### Exercise details
Below are some records; return each one exactly as written.
START Input data
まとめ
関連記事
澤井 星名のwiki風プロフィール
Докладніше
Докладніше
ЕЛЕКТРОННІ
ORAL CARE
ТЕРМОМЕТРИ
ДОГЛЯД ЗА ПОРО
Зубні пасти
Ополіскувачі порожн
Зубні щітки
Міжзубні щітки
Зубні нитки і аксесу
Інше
END Input data
### Completed task
まとめ
関連記事
澤井 星名のwiki風プロフィール
Докладніше
Докладніше
ЕЛЕКТРОННІ
ORAL CARE
ТЕРМОМЕТРИ
ДОГЛЯД ЗА ПОРО
Зубні пасти
Ополіскувачі порожн
Зубні щітки
Міжзубні щітки
Зубні нитки і аксесу
Інше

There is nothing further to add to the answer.